— Однако ошибся я в себе. В одну ночь убег в Россию, не простился с женой, сыном. Земляк беглый забрел и самустил. Три года я до него слова русского не слыхал.
Хромыкин заскрипел зубами:
— Ты, дорогой товарищ Игонин, объясни Ивану Федорычу про свои немецкие манишки-галстучки.
Хромыкин повернулся к Безуглому:
— Он у нас, Иван Федорыч, совсем было склонился к буржуазному классу. Мы его всей ячейкой брали в работу, сдергивали с него немецкую сбрую.
Улитин сплюнул сквозь зубы и сказал:
— Хромыкин у нас хоть и в коммунистах ходит, а в политике, можно сказать, зеленого от желтого не отличает.
Обида затрясла у Хромыкина нижнюю челюсть.
— Я, гражданин Улитин, твою хромоту на правую ножку давно заприметил, хоть ты и первый книжник. Растолкуй мне, неграмотному партейцу, какая у человека политика получается, если он в своем одноличном хозяйстве начинает водопроводы налаживать, сортирчики утеплять.

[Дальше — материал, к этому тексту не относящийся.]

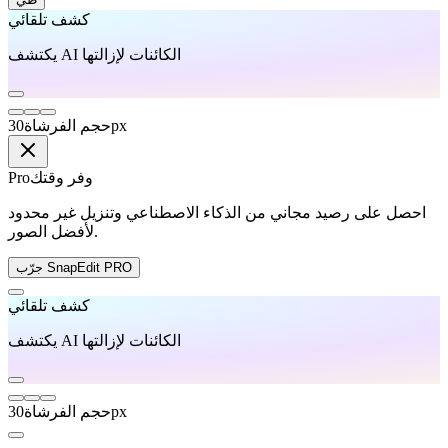
كشف تلقائي
يكتشف AI الكائنات لإزالتها
px
حجم الفرشاة
30
وفر وقتك
Pro
احصل على رصيد مجاني من الذكاء الاصطناعي وتنزيل غير محدود
لأفضل الصور.
جرّب SnapEdit PRO
كشف تلقائي
يكتشف AI الكائنات لإزالتها
px
حجم الفرشاة
30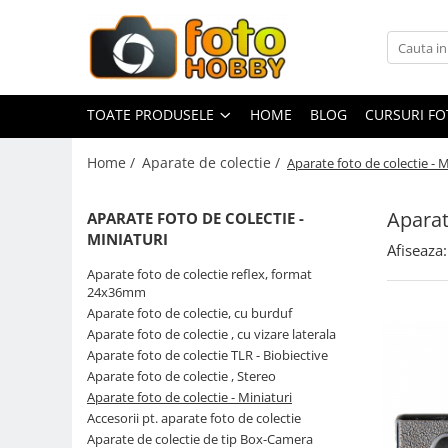
Toate Produsele
Aparate Foto
TOATE PRODUSELE
HOME
BLOG
CURSURI F
Aparate Foto Mirrorless
Home /
Aparate de colectie /
Aparate foto de colectie - M
Aparate Foto DSLR
Aparate Foto Compacte
Aparat
APARATE FOTO DE COLECTIE -
Aparate foto instant
MINIATURI
Afiseaza:
Aparate foto pe film
Aparate foto de colectie reflex, format
Cursuri foto
24x36mm
Aparate foto de colectie, cu burduf
Obiective foto si accesorii
Aparate foto de colectie , cu vizare laterala
Obiective Mirorless
Aparate foto de colectie TLR - Biobiective
Obiective DSLR
Aparate foto de colectie , Stereo
Aparate foto de colectie - Miniaturi
Huse si tocuri protectie obiective
Accesorii pt. aparate foto de colectie
Obiective Cinematice
Aparate de colectie de tip Box-Camera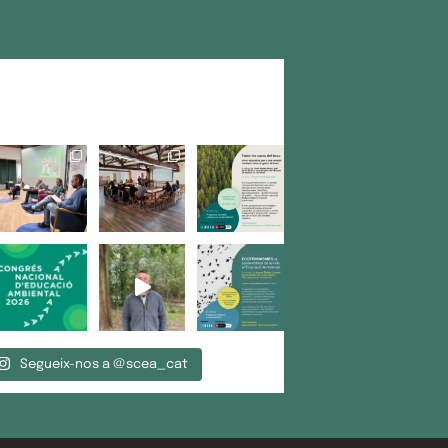
Segueix-nos a @scea_cat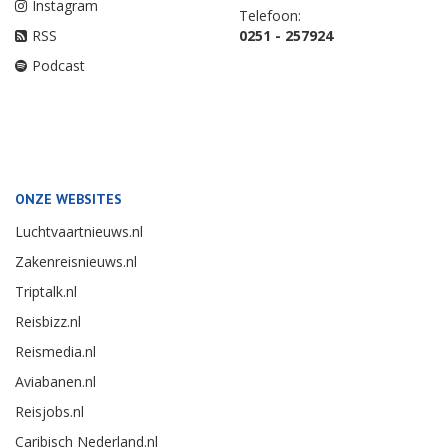
Instagram
Telefoon:
RSS
0251 - 257924
Podcast
ONZE WEBSITES
Luchtvaartnieuws.nl
Zakenreisnieuws.nl
Triptalk.nl
Reisbizz.nl
Reismedia.nl
Aviabanen.nl
Reisjobs.nl
Caribisch Nederland.nl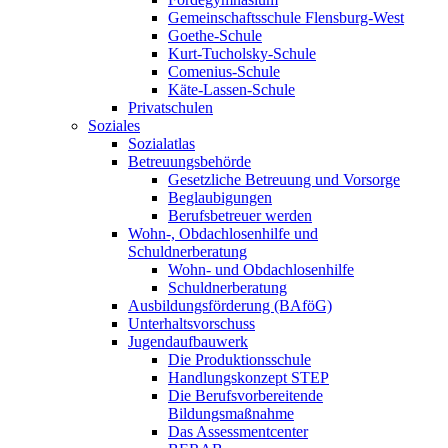
Gemeinschaftsschule Flensburg-West
Goethe-Schule
Kurt-Tucholsky-Schule
Comenius-Schule
Käte-Lassen-Schule
Privatschulen
Soziales
Sozialatlas
Betreuungsbehörde
Gesetzliche Betreuung und Vorsorge
Beglaubigungen
Berufsbetreuer werden
Wohn-, Obdachlosenhilfe und
Schuldnerberatung
Wohn- und Obdachlosenhilfe
Schuldnerberatung
Ausbildungsförderung (BAföG)
Unterhaltsvorschuss
Jugendaufbauwerk
Die Produktionsschule
Handlungskonzept STEP
Die Berufsvorbereitende
Bildungsmaßnahme
Das Assessmentcenter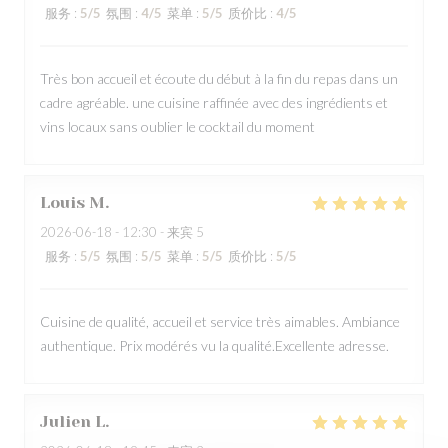
服务
:
5
/5
氛围
:
4
/5
菜单
:
5
/5
质价比
:
4
/5
Très bon accueil et écoute du début à la fin du repas dans un
cadre agréable. une cuisine raffinée avec des ingrédients et
vins locaux sans oublier le cocktail du moment
Louis
M
2026-06-18
- 12:30 - 来宾 5
服务
:
5
/5
氛围
:
5
/5
菜单
:
5
/5
质价比
:
5
/5
Cuisine de qualité, accueil et service très aimables. Ambiance
authentique. Prix modérés vu la qualité.Excellente adresse.
Julien
L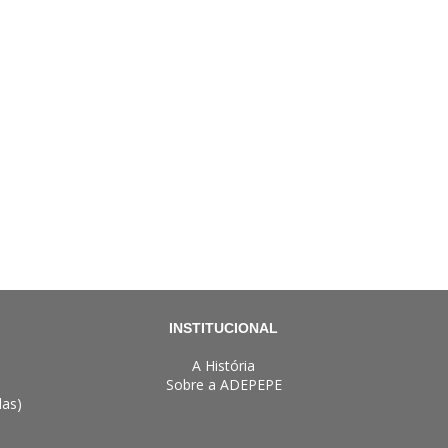
INSTITUCIONAL
A História
Sobre a ADEPEPE
das)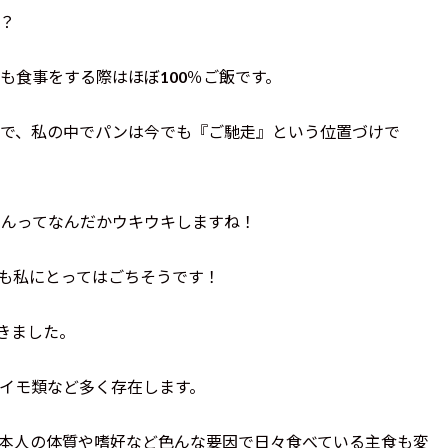
？
も食事をする際はほぼ100％ご飯です。
で、私の中でパンは今でも『ご馳走』という位置づけで
んってなんだかウキウキしますね！
も私にとってはごちそうです！
きました。
イモ類など多く存在します。
本人の体質や嗜好など色んな要因で日々食べている主食も変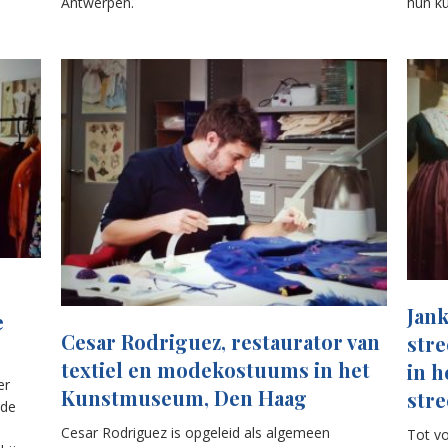
Antwerpen.
hun ku
Jan
e
Cesar Rodriguez, restaurator van
stre
textiel en modekostuums in het
in 
er
Kunstmuseum, Den Haag
str
ude
Cesar Rodriguez is opgeleid als algemeen
Tot vo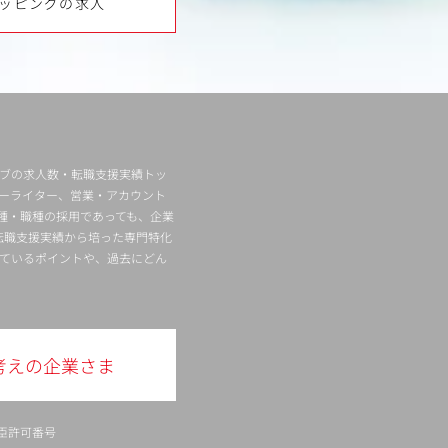
ッピングの求人
ィブの求人数・転職支援実績トッ
ーライター、営業・アカウント
種・職種の採用であっても、企業
転職支援実績から培った専門特化
ているポイントや、過去にどん
考えの企業さま
臣許可番号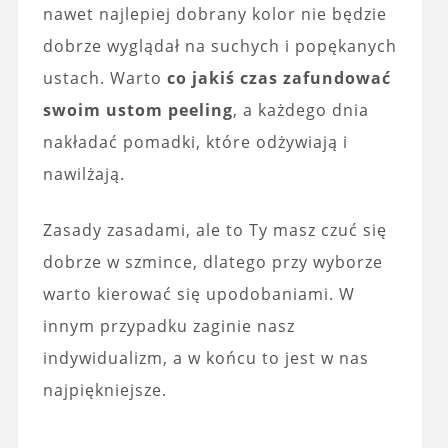
nawet najlepiej dobrany kolor nie będzie
dobrze wyglądał na suchych i popękanych
ustach. Warto
co jakiś czas zafundować
swoim ustom peeling
, a każdego dnia
nakładać pomadki, które odżywiają i
nawilżają.
Zasady zasadami, ale to Ty masz czuć się
dobrze w szmince, dlatego przy wyborze
warto kierować się upodobaniami. W
innym przypadku zaginie nasz
indywidualizm, a w końcu to jest w nas
najpiękniejsze.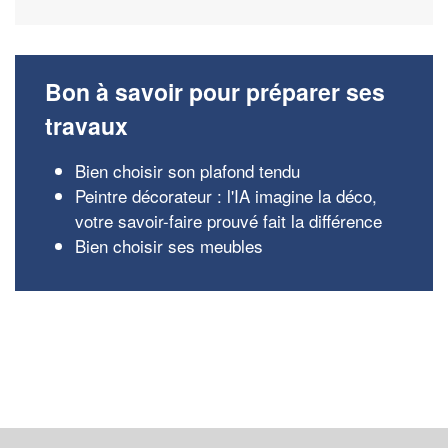
Bon à savoir pour préparer ses
travaux
Bien choisir son plafond tendu
Peintre décorateur : l'IA imagine la déco,
votre savoir-faire prouvé fait la différence
Bien choisir ses meubles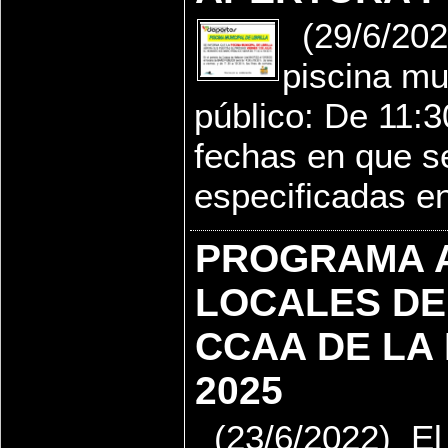
(29/6/2022
piscina mu
público: De 11:3
fechas en que s
especificadas en 
PROGRAMA A
LOCALES DE 
CCAA DE LA 
2025
(23/6/2022) El 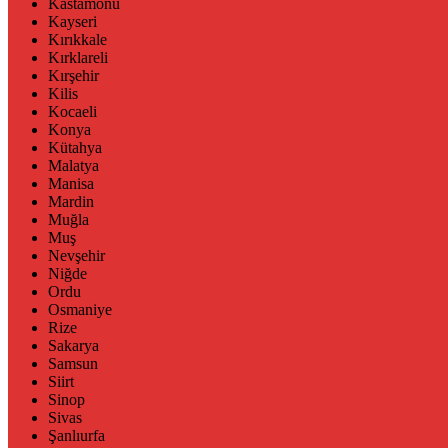
Kastamonu
Kayseri
Kırıkkale
Kırklareli
Kırşehir
Kilis
Kocaeli
Konya
Kütahya
Malatya
Manisa
Mardin
Muğla
Muş
Nevşehir
Niğde
Ordu
Osmaniye
Rize
Sakarya
Samsun
Siirt
Sinop
Sivas
Şanlıurfa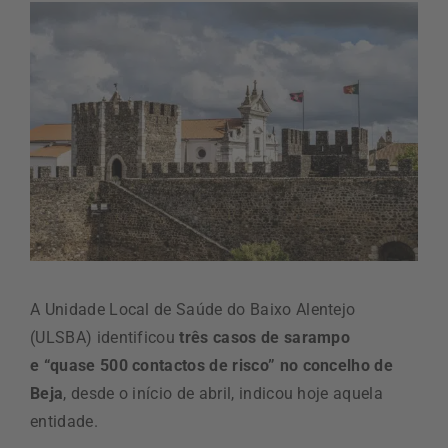
A Unidade Local de Saúde do Baixo Alentejo
(ULSBA) identificou
três casos de sarampo
e “quase 500 contactos de risco” no concelho de
Beja
, desde o início de abril, indicou hoje aquela
entidade.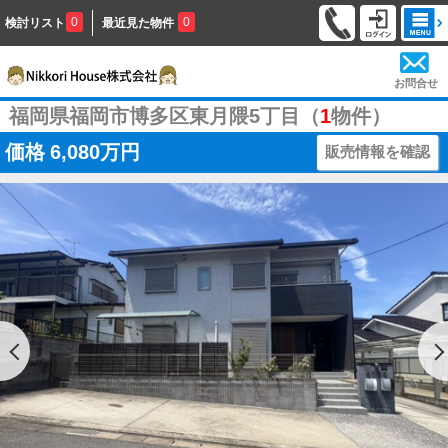
0
0
検討リスト
最近見た物件
お問合せ
福岡県福岡市博多区東月隈5丁目（
1
物件）
価格
6,080万円
販売情報を確認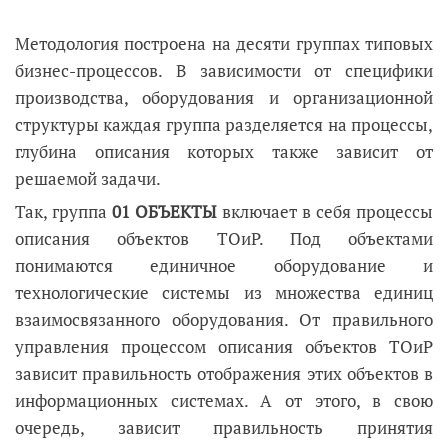
Методология построена на десяти группах типовых
бизнес-процессов. В зависимости от специфики
производства, оборудования и организационной
структуры каждая группа разделяется на процессы,
глубина описания которых также зависит от
решаемой задачи.
Так, группа
01 ОБЪЕКТЫ
включает в себя процессы
описания объектов ТОиР. Под объектами
понимаются единичное оборудование и
технологические системы из множества единиц
взаимосвязанного оборудования. От правильного
управления процессом описания объектов ТОиР
зависит правильность отображения этих объектов в
информационных системах. А от этого, в свою
очередь, зависит правильность принятия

Безуглый взял Хромыкина за плечи, усадил его на скамью.
— Товарищи, давайте условимся не прерывать Фому Ивановича.
Игонин точно не слышал нападок Хромыкина. Он сидел спокойно, подперев голову. Голос у него был ровный. Лицо неподвижно. Глаза, как у слепого, бесстрастны. Игонин напомнил Безуглому слепца-сказочника Гаврилу. Он его видел и слушал в двадцать первом году на пасеке у Андрона. Гаврила был родным дедом Игонина. В сумерках внук показался Безуглому обритым стариком.
— На родину я угодил к самой Февральской революции. Слышу, царь с семейством заарестован. Я в Питер, в полк, и добиваюсь наряда к дворцу. Опять стою в Царском Селе и вижу — полковник Романов лопаткой лед с панели скалывает. Врешь, думаю, будет твоя дочь моей. Хоть и бывшая царевна, а все-таки лестно.
Поехал я с ними в Тобольск, в Екатеринбург. Татьяна у них за главного ходока по всем делам. Нужно царю вино или царице сладости какие — она к караульному начальнику. Отказу им в продуктах никакого. Однова заявился Белобородов. Татьяна спрашивает: «Вы кто такой будете?» Он ей отвечает: «Председатель областного Совета рабочих, крестьянских и солдатских депутатов». Она смотрит на него. На глаз бойка была деваха. «По-старому вы, значит, генерал-губернатор?» Он смеется и говорит: «В чем у вас надобность имеется?» Она высказывает: «Газеты нам надобны». Посулил он ей «Правду» и «Бедноту» и ушел в канцелярию.
Первого мая загуляли по городу демонстрации. Романовым слыхать и музыку, и песни, а увидеть ничего не возможно. Окна у них за высоким забором. Татьяна моя, смотрю, на подоконник, на цыпочки, вытягивается в нитку и объясняет: «Красная гвардия идет. Детей на автомобилях везут». Николай, вдруг, слышу — спрашивает ее: «Какой у них праздник первого мая?» Никому бы не поверил, что царь не знал дня Интернационала. Она между тем скоренько, ровно ученица урок затвержонный, вычитывает ему: «Первое мая — международный праздник труда.
В этот день рабочие всех стран выходят на улицу с красными флагами». С того разу у меня глаза больше стали. Вот, думаю, они какие, цари-то настоящие, без прикрасу. Вышел он после на двор дрова пилить с учителем-французом. Мне и глядеть на него с души воротит. Сам себе дивлюсь, как раньше не видел, что личность у него совершенно скудоумая. Не мог я долго в толк взять, почему люди самого обнакновенного рыжего человека в зеленой гимнастерке почитали за земного бога.
В дверях царских комнат были прорезаны окошки. Занавески задергивались утром на десять минут и вечером на десять. Из колидору у нас все семейство всегда на полном виду, ровно рыбы сонные в стеклянных банках. Верно говорю, руками, ногами они шевелили, а жизня была в них очень ничтожная. Николай с Александрой словом не перемолвится. С Алешкой тоже все молчком. Сядут оба на пол, ноги раскорячут и цельный день в шашки играют. На полу, конечно, медвежачьи шкуры настланы. Александра губы подожмет и в потолок глядит. Поп у них свой — обедни, всенощные служил. Никто с ним не молился. Так один, бывало, и поет петухом. К дочерям, к фрейлинам допускались с воли два князя. Придут, повздыхают, ногами поширкают, ручки перецелуют и уйдут.